A revolta do Palmeiras com a arbitragem na final do Paulista foi tanta que o presidente Maurício Galiotte nem deixou o elenco participar da premiação no campo pelo vice-campeonato. O dirigente foi o único a falar depois da contestada derrota para o Corinthians na final do Allianz Parque e esnobou a competição, agora boicotada pelo clube.

Ao término do jogo, o dirigente entrou no campo com Alexandre Mattos e indicou para que todos saíssem. Apenas o Corinthians, campeão, participou do protocolo de premiação da Federação Paulista de Futebol, que teve sua competição muito criticada por Maurício.

Na opinião do presidente palmeirense, houve interferência externa na arbitragem de Marcelo Aparecido Ribeiro de Souza, que marcou pênalti em Dudu, mas após uma reunião com seus auxiliares mudou a decisão.

O dirigente é um dos principais defensores ao uso do árbitro de vídeo, mas foi voto vencido na conselho técnico para o Brasileiro de 2018 - o Corinthians, por exemplo, votou contra.

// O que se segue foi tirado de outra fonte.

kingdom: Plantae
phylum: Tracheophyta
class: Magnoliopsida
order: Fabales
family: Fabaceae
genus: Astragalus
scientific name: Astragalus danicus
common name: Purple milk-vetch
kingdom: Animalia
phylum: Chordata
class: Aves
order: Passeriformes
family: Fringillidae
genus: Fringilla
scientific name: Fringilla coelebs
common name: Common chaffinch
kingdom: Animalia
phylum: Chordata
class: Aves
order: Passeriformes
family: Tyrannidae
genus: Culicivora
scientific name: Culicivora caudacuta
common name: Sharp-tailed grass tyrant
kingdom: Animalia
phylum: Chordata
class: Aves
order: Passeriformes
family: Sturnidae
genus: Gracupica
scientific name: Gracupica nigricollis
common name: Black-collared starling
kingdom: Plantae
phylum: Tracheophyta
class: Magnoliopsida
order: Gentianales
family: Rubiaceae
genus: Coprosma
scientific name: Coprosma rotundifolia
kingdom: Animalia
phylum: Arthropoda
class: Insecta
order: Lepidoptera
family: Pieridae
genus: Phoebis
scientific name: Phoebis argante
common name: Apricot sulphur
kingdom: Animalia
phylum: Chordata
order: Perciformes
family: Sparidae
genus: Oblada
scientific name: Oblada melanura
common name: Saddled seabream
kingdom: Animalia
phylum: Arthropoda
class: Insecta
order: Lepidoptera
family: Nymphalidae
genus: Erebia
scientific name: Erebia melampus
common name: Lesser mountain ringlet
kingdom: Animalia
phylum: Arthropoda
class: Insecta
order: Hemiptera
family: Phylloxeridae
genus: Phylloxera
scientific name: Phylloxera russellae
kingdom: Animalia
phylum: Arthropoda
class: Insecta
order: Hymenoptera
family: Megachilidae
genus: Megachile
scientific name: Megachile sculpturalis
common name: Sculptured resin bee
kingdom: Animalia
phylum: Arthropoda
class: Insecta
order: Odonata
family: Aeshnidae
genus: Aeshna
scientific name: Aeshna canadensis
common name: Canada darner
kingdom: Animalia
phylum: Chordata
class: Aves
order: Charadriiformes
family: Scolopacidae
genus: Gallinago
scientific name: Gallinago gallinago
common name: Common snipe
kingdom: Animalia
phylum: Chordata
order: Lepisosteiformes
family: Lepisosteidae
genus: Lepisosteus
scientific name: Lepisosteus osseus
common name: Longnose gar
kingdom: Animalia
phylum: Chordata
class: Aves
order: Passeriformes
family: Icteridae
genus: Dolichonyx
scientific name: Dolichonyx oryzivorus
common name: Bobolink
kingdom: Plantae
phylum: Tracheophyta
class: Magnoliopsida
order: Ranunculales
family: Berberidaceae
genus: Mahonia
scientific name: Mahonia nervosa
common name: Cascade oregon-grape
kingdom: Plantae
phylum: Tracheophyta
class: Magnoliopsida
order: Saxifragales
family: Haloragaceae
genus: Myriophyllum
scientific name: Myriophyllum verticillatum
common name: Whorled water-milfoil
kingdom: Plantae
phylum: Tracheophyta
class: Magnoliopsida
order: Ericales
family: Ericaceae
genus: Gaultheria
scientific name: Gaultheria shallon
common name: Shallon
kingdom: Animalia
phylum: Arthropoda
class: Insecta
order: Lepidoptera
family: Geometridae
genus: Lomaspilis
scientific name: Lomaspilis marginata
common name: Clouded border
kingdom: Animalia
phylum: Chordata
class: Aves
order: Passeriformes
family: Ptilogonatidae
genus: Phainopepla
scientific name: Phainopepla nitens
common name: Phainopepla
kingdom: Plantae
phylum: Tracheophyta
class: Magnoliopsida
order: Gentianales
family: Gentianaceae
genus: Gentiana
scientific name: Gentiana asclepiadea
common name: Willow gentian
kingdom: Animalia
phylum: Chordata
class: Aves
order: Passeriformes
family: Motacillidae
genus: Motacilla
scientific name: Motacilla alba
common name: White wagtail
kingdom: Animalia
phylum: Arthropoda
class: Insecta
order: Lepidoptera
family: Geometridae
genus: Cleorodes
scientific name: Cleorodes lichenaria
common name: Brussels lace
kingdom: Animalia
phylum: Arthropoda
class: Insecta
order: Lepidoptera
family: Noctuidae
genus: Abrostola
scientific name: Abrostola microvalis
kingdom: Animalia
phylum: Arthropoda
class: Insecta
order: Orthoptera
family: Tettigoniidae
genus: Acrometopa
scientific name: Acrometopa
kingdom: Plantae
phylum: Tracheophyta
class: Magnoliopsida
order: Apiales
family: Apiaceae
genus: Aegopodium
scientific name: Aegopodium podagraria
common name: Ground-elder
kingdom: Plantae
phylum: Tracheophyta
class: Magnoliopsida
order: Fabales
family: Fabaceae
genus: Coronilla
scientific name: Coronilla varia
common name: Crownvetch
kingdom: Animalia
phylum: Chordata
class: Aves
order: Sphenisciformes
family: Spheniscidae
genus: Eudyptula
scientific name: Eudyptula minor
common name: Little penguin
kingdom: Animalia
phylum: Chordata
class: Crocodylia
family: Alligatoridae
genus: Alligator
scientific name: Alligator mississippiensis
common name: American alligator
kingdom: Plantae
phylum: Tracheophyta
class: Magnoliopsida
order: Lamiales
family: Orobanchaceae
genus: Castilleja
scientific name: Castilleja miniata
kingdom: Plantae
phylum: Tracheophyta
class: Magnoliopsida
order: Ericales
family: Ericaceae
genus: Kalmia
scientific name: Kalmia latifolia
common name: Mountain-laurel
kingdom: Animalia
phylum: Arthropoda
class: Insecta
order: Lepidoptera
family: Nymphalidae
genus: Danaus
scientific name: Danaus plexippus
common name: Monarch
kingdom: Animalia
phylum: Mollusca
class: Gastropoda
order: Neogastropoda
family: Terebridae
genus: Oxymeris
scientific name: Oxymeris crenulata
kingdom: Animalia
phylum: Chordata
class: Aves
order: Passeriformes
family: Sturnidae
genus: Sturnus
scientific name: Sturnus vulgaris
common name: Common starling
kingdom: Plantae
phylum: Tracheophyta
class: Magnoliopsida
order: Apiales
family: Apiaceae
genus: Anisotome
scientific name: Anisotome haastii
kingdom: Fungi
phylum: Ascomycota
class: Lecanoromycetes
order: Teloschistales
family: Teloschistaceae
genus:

Nesta segunda-feira, a festa da FPF para os melhores do Paulista não terá nenhum representante do Palmeiras, como protesto. Na quarta-feira, o time já terá um "objetivo maior", como disse seu mandatário: enfrentará o Boca Juniors (ARG), pela terceira rodada da fase de grupos da Libertadores. Os ingressos já estão esgotados para o confronto de quarta, de novo no Allianz.

- O objetivo do Palmeiras é muito maior, o Palmeiras hoje está muito forte. Temos todos os atributos de uma grande equipe, temos uma torcida apaixonada, que lotou o Allianz Parque, temos um grande elenco, temos uma arena, uma condição financeira equilibrada. O Palmeiras é muito maior do que o que aconteceu - esbravejou Galiotte.